Sunday, 11 October 2015

A. C. Haddon

Mask of turtle shell plates made by Torres Strait Islander and described by A. C. Haddon
Creative Commons (CC BY-NC-SA 4.0) The Trustees of the British Museum
Alfred Cort Haddon was a marine zoologist who  morphed into an eminent ethnologist and anthropologist after joining an expedition to the Torres Strait in 1898.

The Torres Strait Islanders are a Melanesian people distinct from the Aborigines of mainland Australia. Haddon collected their artefacts avidly -- convinced that their culture would soon be repressed by zealous missionaries. I had an opportunity to view some of these artefacts on a recent visit to the Queensland Museum in Brisbane. Haddon donated also to the British Museum, but the bulk of his Collection is now in the Museum of Anthropology and Archaeology at Cambridge University.

Alfred Cort Haddon (1855-1940)
The Wellcome Museum, Wellcome Images (CC BY 4.0)
Haddon's Collection was key to a 2011 study that examined the origin of the Australian Aborigines (here). A genomic sequence was obtained from a hair sample that had been collected in the 1920s as Haddon passed through Golden Ridge, near Kalgoorlie, Western Australia. Ethical concerns about using this material were allayed when it could be shown, with the aid of contemporary newspaper reports, that the sample was donated voluntarily. The main finding was that Aborigines are descendents of a human dispersal out of Africa that was separate and much earlier than that giving rise to present day Asians.

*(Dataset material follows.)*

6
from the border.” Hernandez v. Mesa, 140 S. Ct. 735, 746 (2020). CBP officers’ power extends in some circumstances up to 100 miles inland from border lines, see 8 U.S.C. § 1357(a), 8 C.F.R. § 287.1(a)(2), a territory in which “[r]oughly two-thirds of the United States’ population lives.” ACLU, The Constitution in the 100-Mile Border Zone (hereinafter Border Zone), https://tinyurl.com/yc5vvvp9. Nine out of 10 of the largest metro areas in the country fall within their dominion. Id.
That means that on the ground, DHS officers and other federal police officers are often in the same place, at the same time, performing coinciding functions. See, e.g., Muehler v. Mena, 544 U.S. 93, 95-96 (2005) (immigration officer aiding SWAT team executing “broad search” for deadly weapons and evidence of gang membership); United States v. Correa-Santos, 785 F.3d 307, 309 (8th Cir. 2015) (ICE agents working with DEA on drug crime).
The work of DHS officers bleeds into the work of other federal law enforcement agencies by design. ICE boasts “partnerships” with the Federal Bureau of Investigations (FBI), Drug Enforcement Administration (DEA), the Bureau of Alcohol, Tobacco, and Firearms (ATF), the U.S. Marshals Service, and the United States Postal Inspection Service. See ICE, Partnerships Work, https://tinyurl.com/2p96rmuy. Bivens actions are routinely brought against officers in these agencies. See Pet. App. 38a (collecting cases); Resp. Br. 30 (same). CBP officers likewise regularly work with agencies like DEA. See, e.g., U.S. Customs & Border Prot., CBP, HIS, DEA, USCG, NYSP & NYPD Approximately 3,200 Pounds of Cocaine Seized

Cambridge University Press 1924 (Second and Revised Edition)
Human genomics has greatly improved our understanding of the migrations that gave rise to modern peoples. Haddon would have been fascinated. He did what he could with the tools then available to him and summarized them in the above book. The title was not as controversial at the time as it might be considered today.